Professor Matt Perault has argued in Lawfare that LLMs should have some sort of liability protection. I recommend that everyone read his thoughtful piece in full, and I am happy that he and I agree that Section 230 as written does not protect LLMs. But he argues that Section 230 should be amended to cover them, at least in part. He writes: “If a company that deploys an LLM can be dragged into lengthy, costly litigation any time a user prompts the tool to generate text that creates legal risk, companies will narrow the scope and scale of deployment dramatically.” He also writes that “With such legal risk, platforms would deploy LLMs only in situations where they could bear the potential costs.” He acknowledges that many people would view that as a good thing. I am one of them, even though I agree with some of his observations. It’s true that large companies like Microsoft can better bear litigation costs than small companies, and that liability shields can promote competition. This is true of most tort claims. National restaurants can probably better afford to defend themselves if they are sued for food poisoning. We should not respond to this by making it easier for small businesses to poison people. Similarly, we also don’t need a new legal regime that allows more potentially dangerous AI products and features to come to market.
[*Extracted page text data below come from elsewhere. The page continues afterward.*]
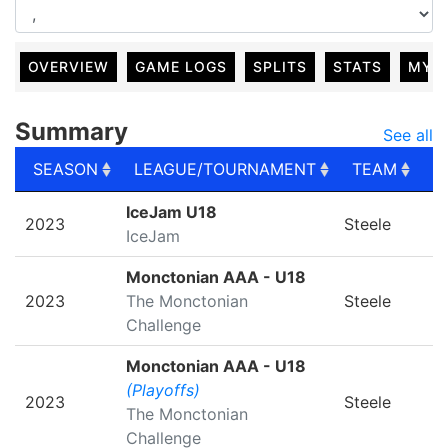
OVERVIEW
GAME LOGS
SPLITS
STATS
MY 
Summary
See all
SEASON
LEAGUE/TOURNAMENT
TEAM
G
SEASON
LEAGUE/TOURNAMENT
TEAM
G
IceJam U18
2023
Steele
IceJam
Monctonian AAA - U18
2023
The Monctonian
Steele
Challenge
Monctonian AAA - U18
(Playoffs)
2023
Steele
The Monctonian
Challenge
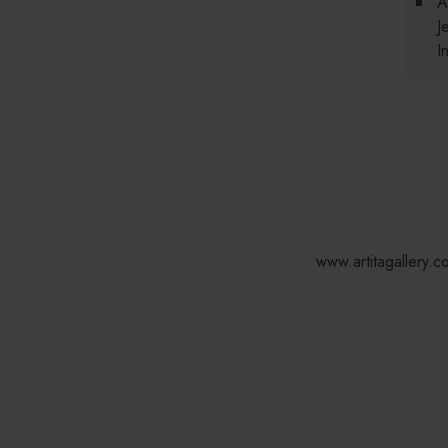
A
J
I
www.artitagallery.c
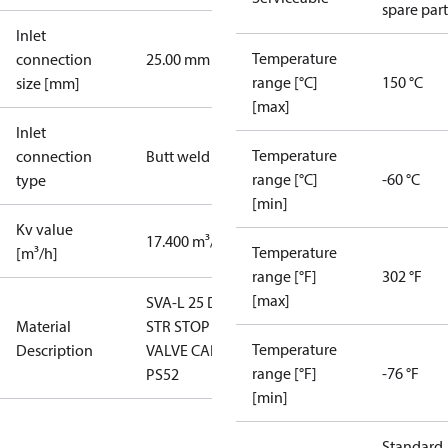
spare part
Inlet
Temperature
connection
25.00 mm
range [°C]
150 °C
size [mm]
[max]
Inlet
Temperature
connection
Butt weld
range [°C]
-60 °C
type
[min]
Kv value
17.400 m³/h
Temperature
[m³/h]
range [°F]
302 °F
[max]
SVA-L 25 D
Material
STR STOP
Temperature
Description
VALVE CAP
range [°F]
-76 °F
PS52
[min]
Standard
Some of the harms that LLMs might create are purely speculative. And so are the benefits. I have used ChatGPT a little, and once I got it to rewrite an awkward sentence I was struggling with into something better. That was pretty cool, but mostly it seems like a fun toy. I have read about how some people are using LLMs for genuinely useful things, like doctors appealing insurance claims rejections. (Perhaps the insurance companies are also working on using LLMs to deny appeals.) But after using the new Bing for a while, I am skeptical that it’s an improvement on traditional search – at least in its chat interface. It’s possible that if the benefits of LLMs become apparent and it seems like they are being held back by frivolous litigation costs, then we can revisit what liability looks like for AI. In the meantime, immunizing companies rushing LLMs to market is as (or more) likely to shield reckless behavior as to enable beneficial new products.